--- WORK INSTRUCTION ---
Transcribe everything in the listing below exactly, except the pictures.

--- RECORDED INFORMATION ---

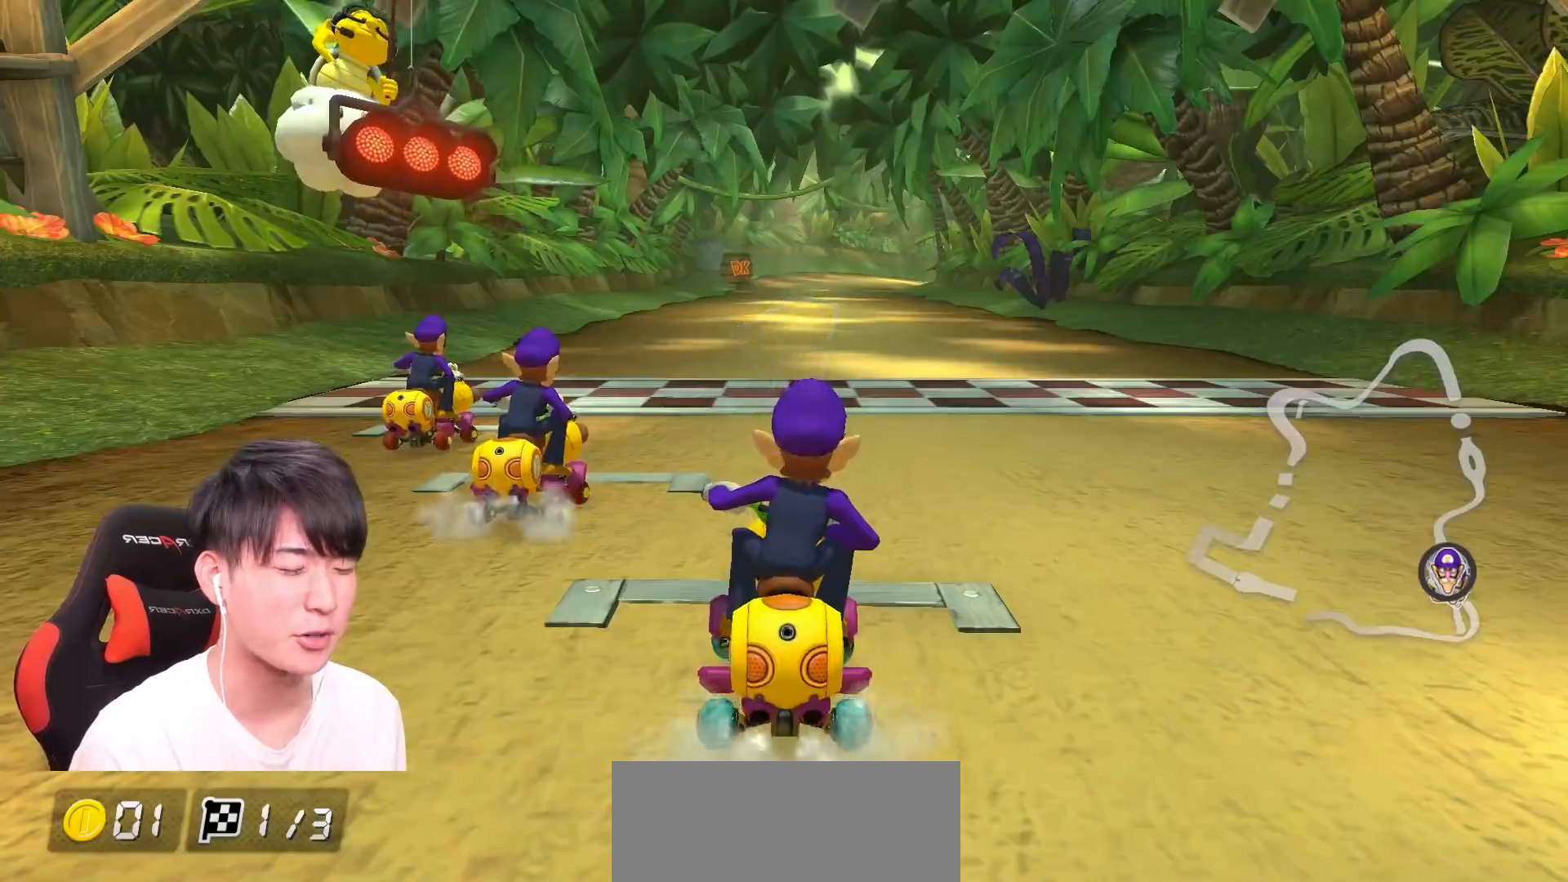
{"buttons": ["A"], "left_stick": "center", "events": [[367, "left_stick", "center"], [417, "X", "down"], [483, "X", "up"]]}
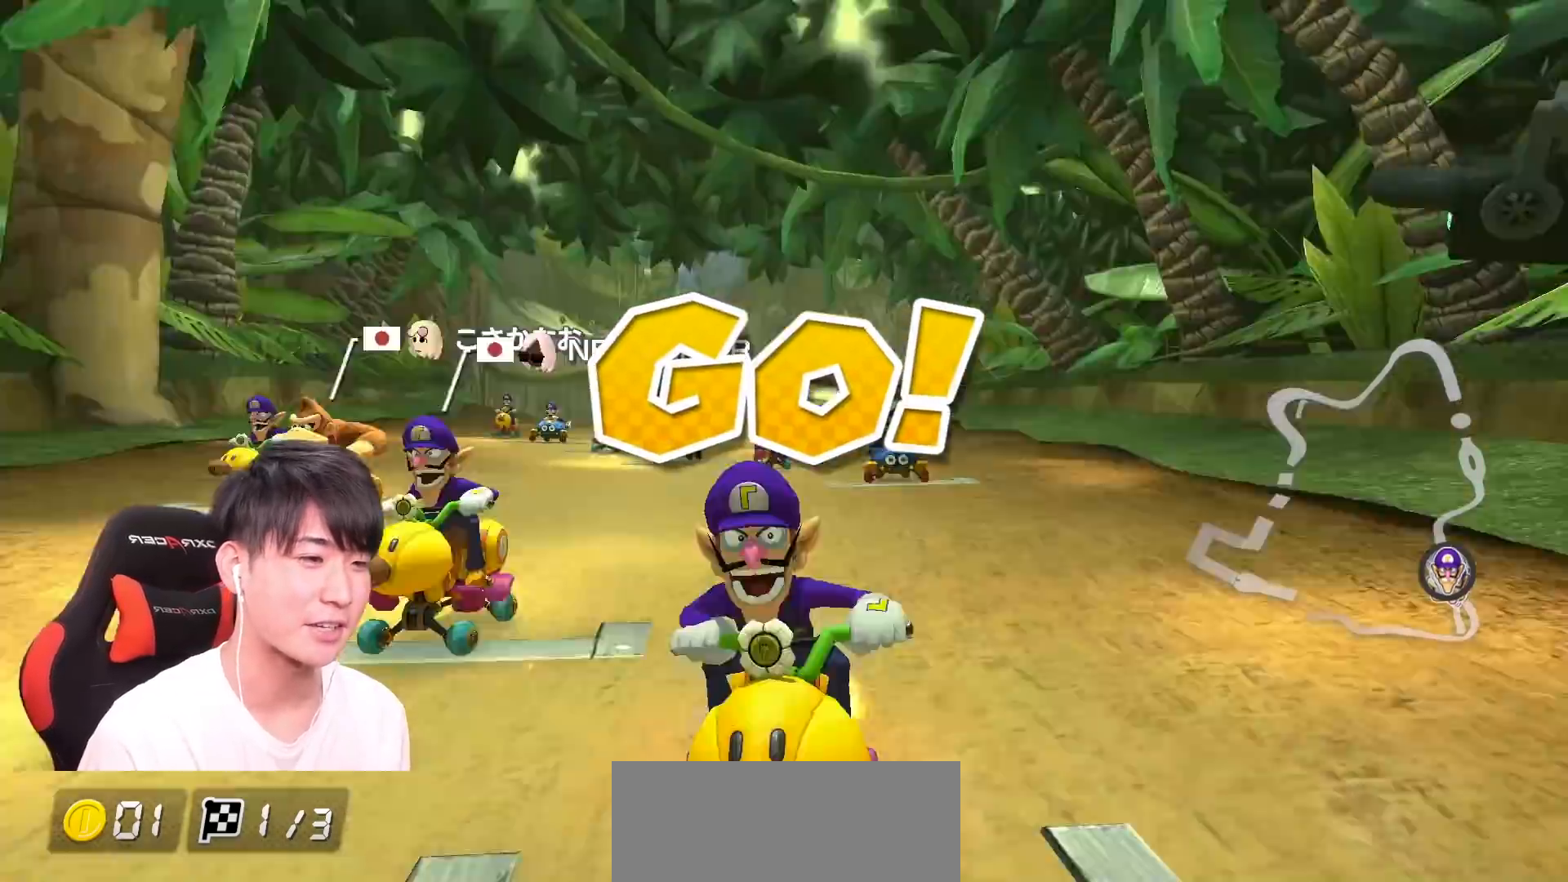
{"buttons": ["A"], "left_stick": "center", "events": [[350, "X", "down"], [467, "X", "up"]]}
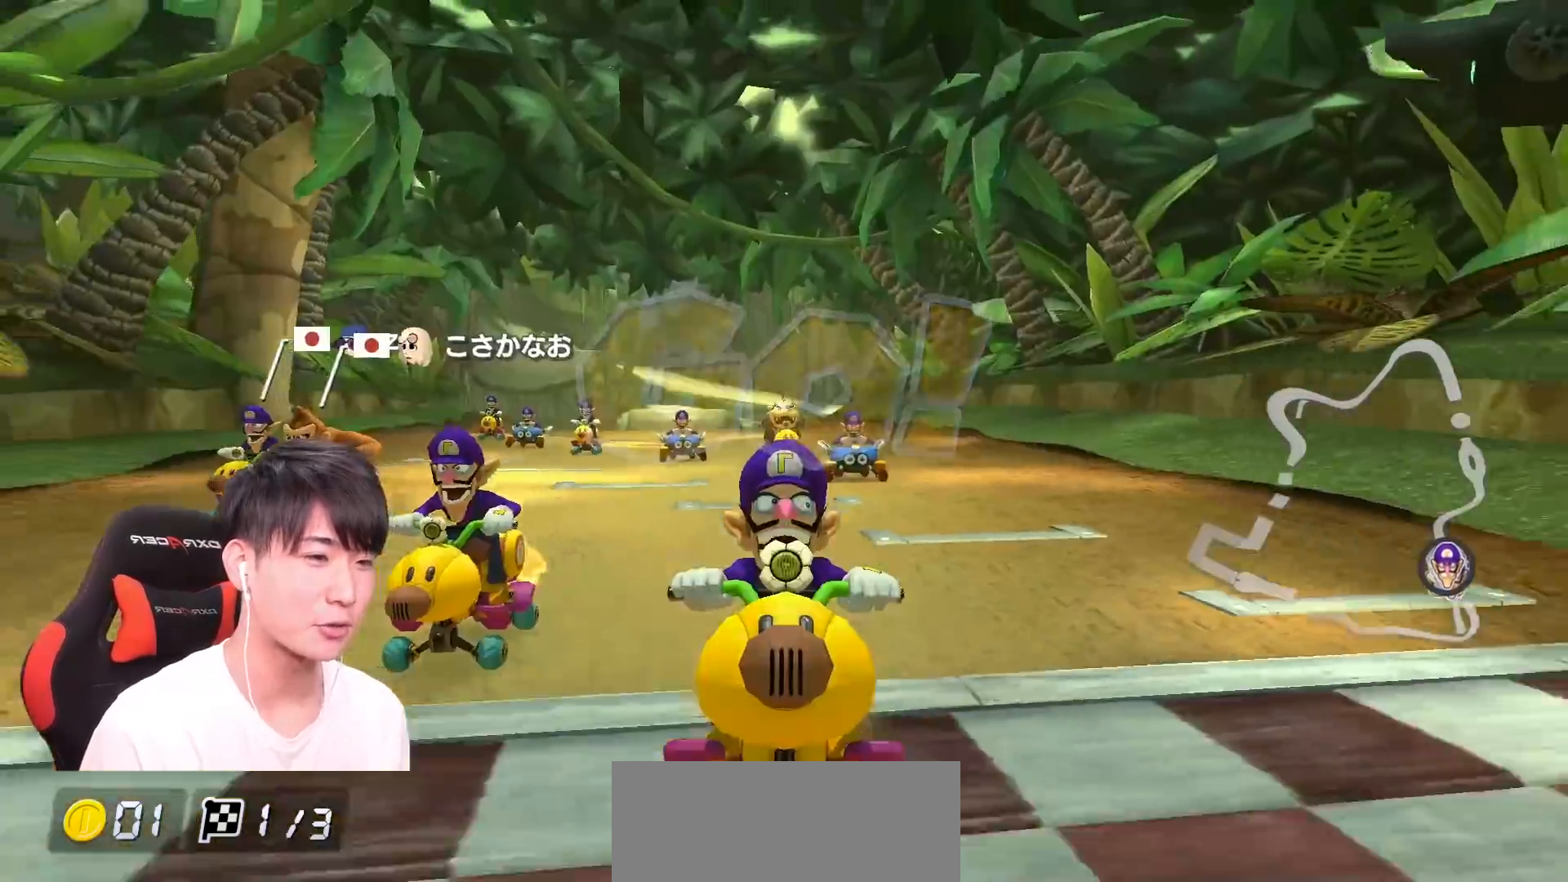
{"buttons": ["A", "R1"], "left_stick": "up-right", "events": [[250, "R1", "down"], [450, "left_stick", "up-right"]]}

--- SOLUTION FOR THIS PROBLEM ---
{"buttons": ["A"], "left_stick": "center", "events": [[367, "left_stick", "center"], [417, "X", "down"], [483, "X", "up"]]}
{"buttons": ["A"], "left_stick": "center", "events": [[350, "X", "down"], [467, "X", "up"]]}
{"buttons": ["A", "R1"], "left_stick": "up-right", "events": [[250, "R1", "down"], [450, "left_stick", "up-right"]]}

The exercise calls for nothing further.